## [TASK TO CARRY OUT]
What you return must be every line from the beginning of the data through the line holding "274 160 10.78", unchanged.

[DATA SHOWN]

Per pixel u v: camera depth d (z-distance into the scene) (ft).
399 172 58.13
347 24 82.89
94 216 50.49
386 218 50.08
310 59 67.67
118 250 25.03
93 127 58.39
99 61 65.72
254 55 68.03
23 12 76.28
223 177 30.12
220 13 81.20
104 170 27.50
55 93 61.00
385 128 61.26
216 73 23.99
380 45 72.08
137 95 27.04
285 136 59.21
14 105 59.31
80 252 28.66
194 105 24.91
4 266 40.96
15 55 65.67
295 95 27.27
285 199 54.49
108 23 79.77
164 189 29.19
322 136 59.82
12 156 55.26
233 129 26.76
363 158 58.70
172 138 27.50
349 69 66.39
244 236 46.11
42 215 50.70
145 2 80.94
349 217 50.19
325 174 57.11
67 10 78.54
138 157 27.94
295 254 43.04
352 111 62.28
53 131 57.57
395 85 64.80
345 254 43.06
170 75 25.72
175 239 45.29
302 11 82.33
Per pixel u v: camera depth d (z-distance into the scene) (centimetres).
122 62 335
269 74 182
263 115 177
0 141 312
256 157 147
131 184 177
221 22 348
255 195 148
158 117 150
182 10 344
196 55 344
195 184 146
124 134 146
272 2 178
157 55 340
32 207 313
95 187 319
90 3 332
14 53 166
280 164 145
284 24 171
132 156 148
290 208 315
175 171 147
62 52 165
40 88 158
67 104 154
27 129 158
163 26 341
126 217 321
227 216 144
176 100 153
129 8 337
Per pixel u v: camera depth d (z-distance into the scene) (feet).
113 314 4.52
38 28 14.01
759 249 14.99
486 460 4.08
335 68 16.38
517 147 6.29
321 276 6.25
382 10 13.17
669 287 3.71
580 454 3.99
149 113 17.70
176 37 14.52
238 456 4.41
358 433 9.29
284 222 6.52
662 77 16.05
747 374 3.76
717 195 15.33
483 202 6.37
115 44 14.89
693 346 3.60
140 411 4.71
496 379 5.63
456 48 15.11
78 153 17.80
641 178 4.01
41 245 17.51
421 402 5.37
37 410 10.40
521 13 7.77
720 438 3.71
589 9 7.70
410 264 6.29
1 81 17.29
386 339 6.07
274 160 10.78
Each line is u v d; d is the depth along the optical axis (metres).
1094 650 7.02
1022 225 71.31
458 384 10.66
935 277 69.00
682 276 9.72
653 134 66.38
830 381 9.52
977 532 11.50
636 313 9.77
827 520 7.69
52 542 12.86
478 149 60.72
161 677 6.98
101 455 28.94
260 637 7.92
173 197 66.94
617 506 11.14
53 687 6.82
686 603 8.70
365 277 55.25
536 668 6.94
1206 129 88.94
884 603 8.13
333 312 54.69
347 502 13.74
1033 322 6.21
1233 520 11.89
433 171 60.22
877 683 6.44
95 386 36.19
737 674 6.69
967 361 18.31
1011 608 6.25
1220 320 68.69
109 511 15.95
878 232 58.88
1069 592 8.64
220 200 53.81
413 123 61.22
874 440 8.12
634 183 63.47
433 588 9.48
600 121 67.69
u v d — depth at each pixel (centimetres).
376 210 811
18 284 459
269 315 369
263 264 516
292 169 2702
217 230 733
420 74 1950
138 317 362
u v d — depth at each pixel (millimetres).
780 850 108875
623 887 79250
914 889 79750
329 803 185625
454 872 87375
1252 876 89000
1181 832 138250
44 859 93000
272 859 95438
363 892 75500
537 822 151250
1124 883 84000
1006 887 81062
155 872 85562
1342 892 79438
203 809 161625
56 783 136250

[/DATA SHOWN]

## [ANSWER SPACE]
Per pixel u v: camera depth d (z-distance into the scene) (ft).
399 172 58.13
347 24 82.89
94 216 50.49
386 218 50.08
310 59 67.67
118 250 25.03
93 127 58.39
99 61 65.72
254 55 68.03
23 12 76.28
223 177 30.12
220 13 81.20
104 170 27.50
55 93 61.00
385 128 61.26
216 73 23.99
380 45 72.08
137 95 27.04
285 136 59.21
14 105 59.31
80 252 28.66
194 105 24.91
4 266 40.96
15 55 65.67
295 95 27.27
285 199 54.49
108 23 79.77
164 189 29.19
322 136 59.82
12 156 55.26
233 129 26.76
363 158 58.70
172 138 27.50
349 69 66.39
244 236 46.11
42 215 50.70
145 2 80.94
349 217 50.19
325 174 57.11
67 10 78.54
138 157 27.94
295 254 43.04
352 111 62.28
53 131 57.57
395 85 64.80
345 254 43.06
170 75 25.72
175 239 45.29
302 11 82.33
Per pixel u v: camera depth d (z-distance into the scene) (centimetres).
122 62 335
269 74 182
263 115 177
0 141 312
256 157 147
131 184 177
221 22 348
255 195 148
158 117 150
182 10 344
196 55 344
195 184 146
124 134 146
272 2 178
157 55 340
32 207 313
95 187 319
90 3 332
14 53 166
280 164 145
284 24 171
132 156 148
290 208 315
175 171 147
62 52 165
40 88 158
67 104 154
27 129 158
163 26 341
126 217 321
227 216 144
176 100 153
129 8 337
Per pixel u v: camera depth d (z-distance into the scene) (feet).
113 314 4.52
38 28 14.01
759 249 14.99
486 460 4.08
335 68 16.38
517 147 6.29
321 276 6.25
382 10 13.17
669 287 3.71
580 454 3.99
149 113 17.70
176 37 14.52
238 456 4.41
358 433 9.29
284 222 6.52
662 77 16.05
747 374 3.76
717 195 15.33
483 202 6.37
115 44 14.89
693 346 3.60
140 411 4.71
496 379 5.63
456 48 15.11
78 153 17.80
641 178 4.01
41 245 17.51
421 402 5.37
37 410 10.40
521 13 7.77
720 438 3.71
589 9 7.70
410 264 6.29
1 81 17.29
386 339 6.07
274 160 10.78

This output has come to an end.